Hong Kong teenager Sum says he lives a double life.
In school he presents as a dutiful student, happy to learn a new “patriotic” curriculum and stand to attention at the now regular flag-raising ceremonies he must attend.
But when class ends the 16-year-old often heads to the courts to support friends being prosecuted for national security offenses.
“I can pretend to be a loyal patriot,” he told AFP after one recent hearing. “But I will also guard my heart by building both my body and my mind.”
Sum’s friends are part of a group of seven—including four minors—who were charged earlier this year with “inciting subversion” after authorities said they were discovered in possession of explosives and materials with pro-independence slogans.
The group includes a 15-year-old girl, the youngest person to be charged under a national security law that Beijing imposed on Hong Kong after huge and often violent democracy protests swept the city two years ago.
Youngsters played a key role in those protests, as well as earlier democracy rallies in 2014 and 2012.
Of the more than 10,000 people arrested during the 2019 unrest, nearly 40 percent were students. Over 1,100 students have since been prosecuted, many of them serving time.
Beijing has dismissed the democracy movement, portraying it as an insidious “foreign plot” to destroy China, and says a lack of patriotic education allowed Hong Kongers to be misled and radicalized.
China has since moved to incubate loyalty within Hong Kong’s 960,000 students, part of a wider campaign to remold the once outspoken city in the authoritarian mainland’s image and root out dissent.
“Students educated in Hong Kong must not turn into individuals who only have a Chinese face but do not carry a Chinese heart,” senior Chinese official Tan Tieniu said in a speech earlier this year on education reform.
Hong Kong authorities have rolled out new curriculums for students aged six to 18 to teach them about the four new national security crimes —subversion, secession, terrorism and collusion with foreign forces.
One explainer video released by the Education Bureau earlier this year featured a cartoon owl.
Authorities are also reforming the curriculum for “Liberal Studies”—a class that government loyalists partly blamed for the protests—and have renamed it “Citizenship and Social Development.”
Hong Kong’s universities have been ordered to prepare their own national security courses.
Two of them, Baptist University and Hong Kong Polytechnic University, have made the courses a graduation requirement.
Mary, a 19-year-old Baptist student, said she recently attended a two-hour compulsory lecture given by a barrister who flew through a 260-page presentation filled with dense legalese copied from government documents and court judgements.
Students were told that any more than a 15-minute absence from the lecture would count as non-attendance.
She then had to pass a national security quiz within 21 days in order to graduate but repeatedly failed.
“I was given different questions every day and I was never told what mistakes I made every time I failed the quiz,” she told AFP, asking for her last name not to be used.
One of the questions on the test, which AFP has seen, asked students whether a fictional character called “Mr Breach” had committed an offense under the national security law by holding a banner that read: “Let’s end the reign of the single party.”
Students were asked to choose between no offense, incitement to subversion, incitement to secession, or treason.

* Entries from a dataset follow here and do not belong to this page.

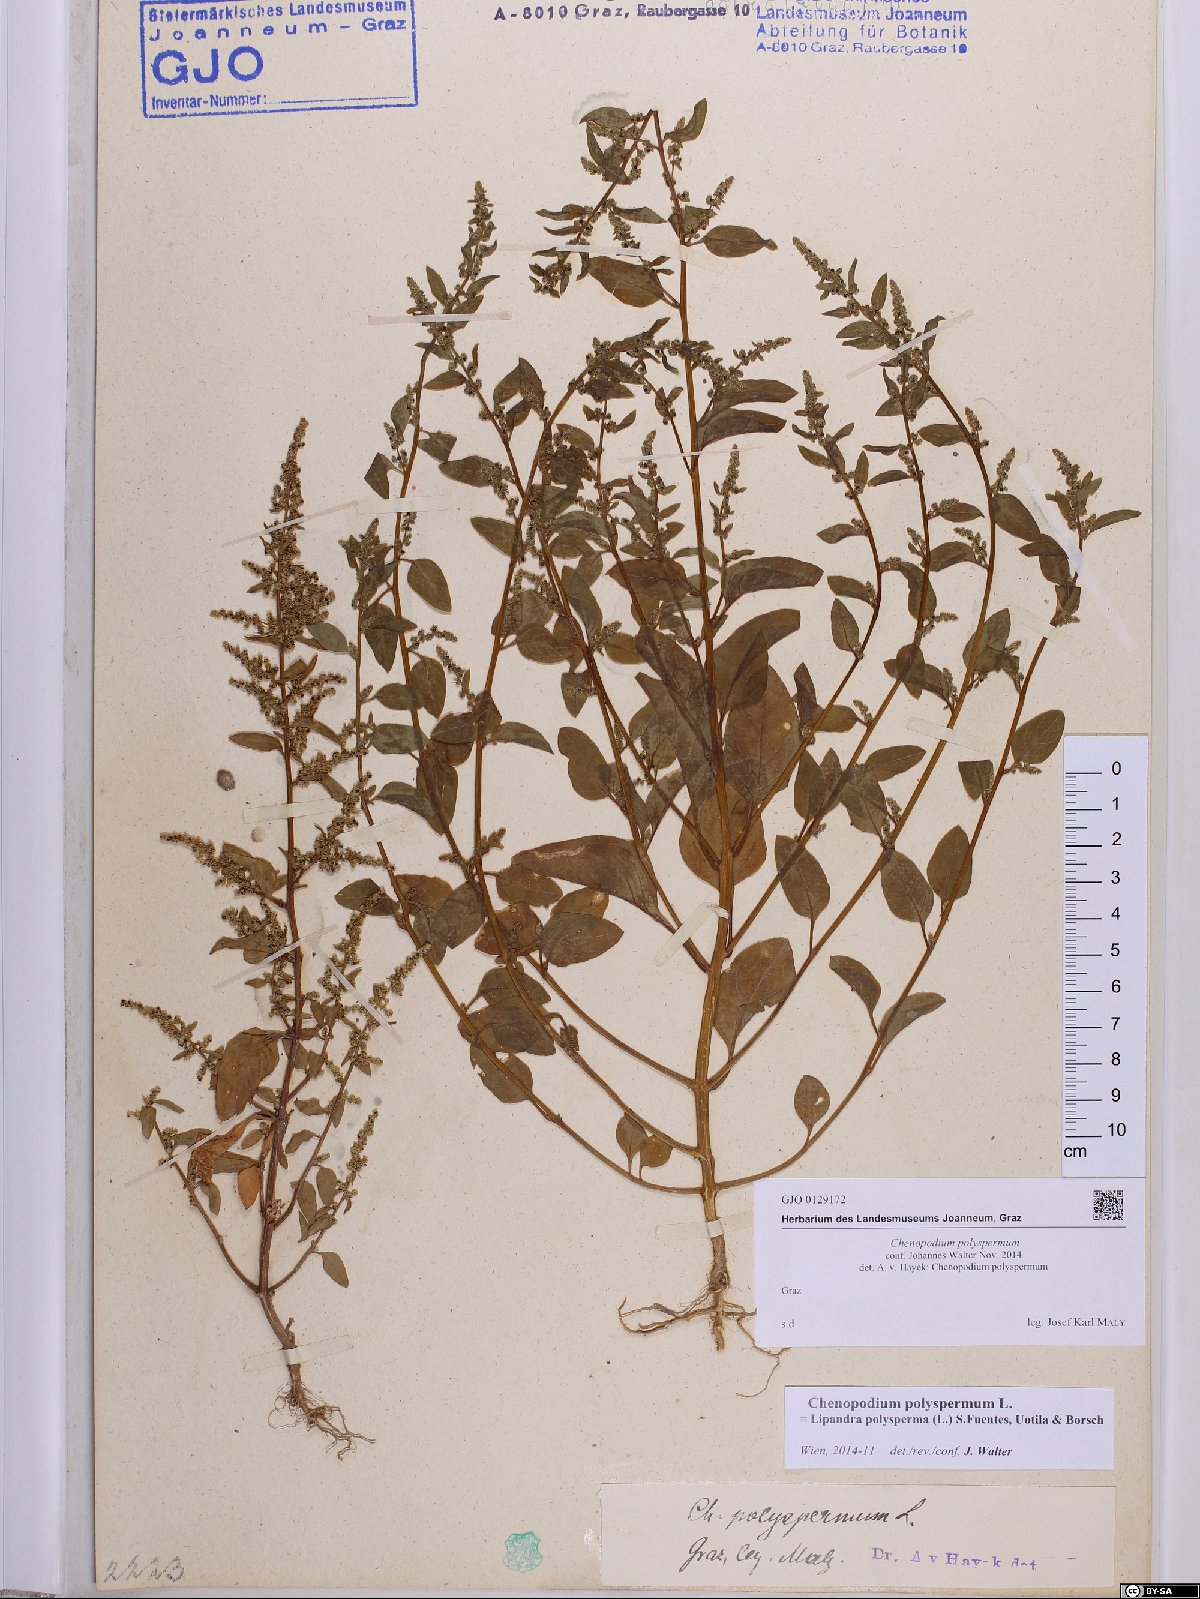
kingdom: Plantae
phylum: Tracheophyta
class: Magnoliopsida
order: Caryophyllales
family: Amaranthaceae
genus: Lipandra
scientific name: Lipandra polysperma
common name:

They had to guess 15 out of 20 multiple choice questions correctly to pass, which Mary eventually did.
The University of Hong Kong, the city’s oldest, has yet to introduce its national security course but students describe a new culture of academic fear on campus.
“I would say resentment is simmering inside but we dare not speak out,” Zack, a first-year HKU student, told AFP.
“Many, many people have been arrested. The purge is really effective,” he said, referring to dozens of democracy figures charged with national security crimes over the last year.
Multiple universities, including HKU, have severed ties with their student unions who were vocally supportive of the democracy movement.
Zack said he used to organise student concern groups in secondary schools during the 2019 protests.
He has since distanced himself from political activities and even stopped watching news.
“My last hope is that the next generation can still tell wrong from right,” he said.
“But honestly I can do nothing to help them. I won’t have any children as long as I have to live in Hong Kong.”